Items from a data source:

== Segment start ==

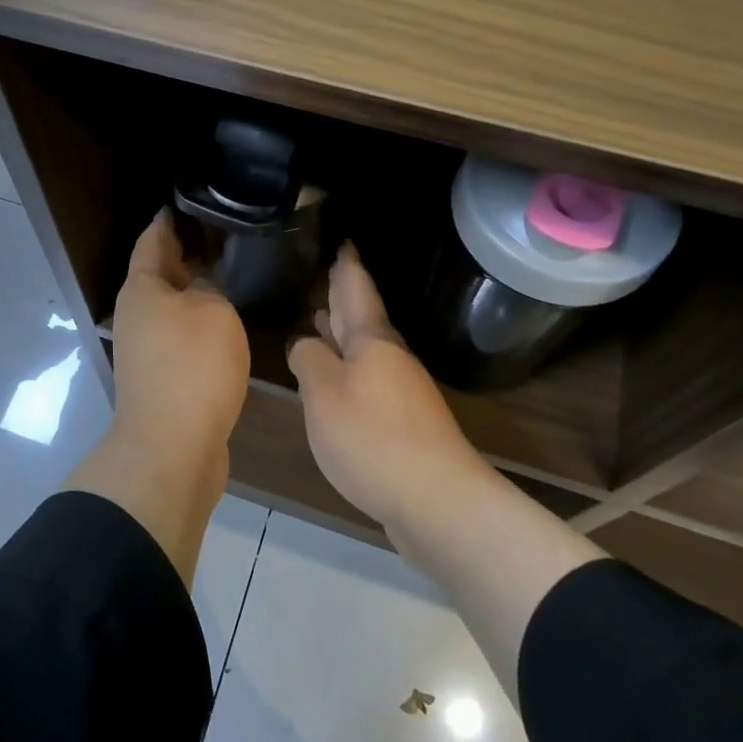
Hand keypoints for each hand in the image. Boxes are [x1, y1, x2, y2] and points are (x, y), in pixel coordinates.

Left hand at [110, 210, 251, 464]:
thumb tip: (203, 292)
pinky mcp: (160, 378)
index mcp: (141, 289)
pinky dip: (198, 323)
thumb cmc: (191, 367)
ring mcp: (145, 349)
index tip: (185, 201)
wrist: (171, 447)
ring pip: (171, 307)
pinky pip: (180, 336)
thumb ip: (211, 291)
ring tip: (229, 273)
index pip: (152, 240)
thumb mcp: (214, 313)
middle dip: (185, 254)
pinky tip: (225, 321)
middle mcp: (136, 315)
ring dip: (194, 291)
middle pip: (159, 274)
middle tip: (220, 234)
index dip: (167, 219)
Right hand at [288, 244, 488, 529]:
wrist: (437, 501)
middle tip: (330, 271)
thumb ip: (309, 361)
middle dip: (345, 296)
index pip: (357, 289)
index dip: (348, 265)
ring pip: (366, 350)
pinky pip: (369, 381)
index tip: (345, 240)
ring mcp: (401, 392)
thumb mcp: (324, 394)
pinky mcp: (403, 424)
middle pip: (364, 318)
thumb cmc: (372, 437)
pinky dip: (350, 369)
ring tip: (321, 317)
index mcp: (372, 341)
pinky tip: (337, 380)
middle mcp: (390, 359)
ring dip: (344, 333)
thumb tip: (305, 343)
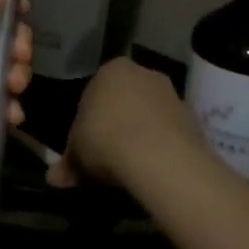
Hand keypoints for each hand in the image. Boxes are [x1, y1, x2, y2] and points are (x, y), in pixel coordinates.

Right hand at [49, 56, 202, 190]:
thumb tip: (53, 178)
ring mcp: (172, 95)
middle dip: (115, 127)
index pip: (93, 93)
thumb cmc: (105, 140)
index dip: (87, 122)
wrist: (159, 157)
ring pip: (148, 117)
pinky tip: (152, 172)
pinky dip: (160, 150)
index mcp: (111, 70)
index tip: (85, 146)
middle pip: (124, 102)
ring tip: (129, 170)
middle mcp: (144, 74)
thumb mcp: (76, 154)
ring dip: (139, 138)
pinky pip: (168, 134)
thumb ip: (67, 163)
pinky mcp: (194, 120)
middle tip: (105, 159)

== Segment end ==

*EXERCISE*
Look above for the line containing "thumb mcp: (214, 313)", then write out every line from there down to the line containing "pinky tip: (152, 172)", that line included, with no pictures.

*RESPONSE BOX*
thumb mcp: (214, 313)
middle dip: (185, 254)
pinky tip: (225, 321)
middle mcp: (136, 315)
ring dip: (194, 291)
middle pip: (159, 274)
middle tip: (220, 234)
index dip: (167, 219)
Right hand at [288, 244, 488, 529]:
wrist: (437, 501)
middle tip: (330, 271)
thumb ip: (309, 361)
middle dip: (345, 296)
index pip: (357, 289)
index dip: (348, 265)
ring pip: (366, 350)
pinky pip: (369, 381)
index tip: (345, 240)
ring mcp: (401, 392)
thumb mcp: (324, 394)
pinky mcp: (403, 424)
middle pip: (364, 318)
thumb cmc: (372, 437)
pinky dip: (350, 369)
ring tip: (321, 317)
index mcp: (372, 341)
pinky tip: (337, 380)
middle mcp: (390, 359)
ring dip: (344, 333)
thumb tip: (305, 343)
Hand keypoints for each hand in the image. Boxes are [x1, y1, x2, y2] and points are (x, y), in pixel coordinates.

Right hand at [49, 56, 202, 190]:
thumb tip: (53, 178)
ring mcp: (172, 95)
middle dip: (115, 127)
index pip: (93, 93)
thumb cmc: (105, 140)
index dip: (87, 122)
wrist: (159, 157)
ring pip: (148, 117)
pinky tip: (152, 172)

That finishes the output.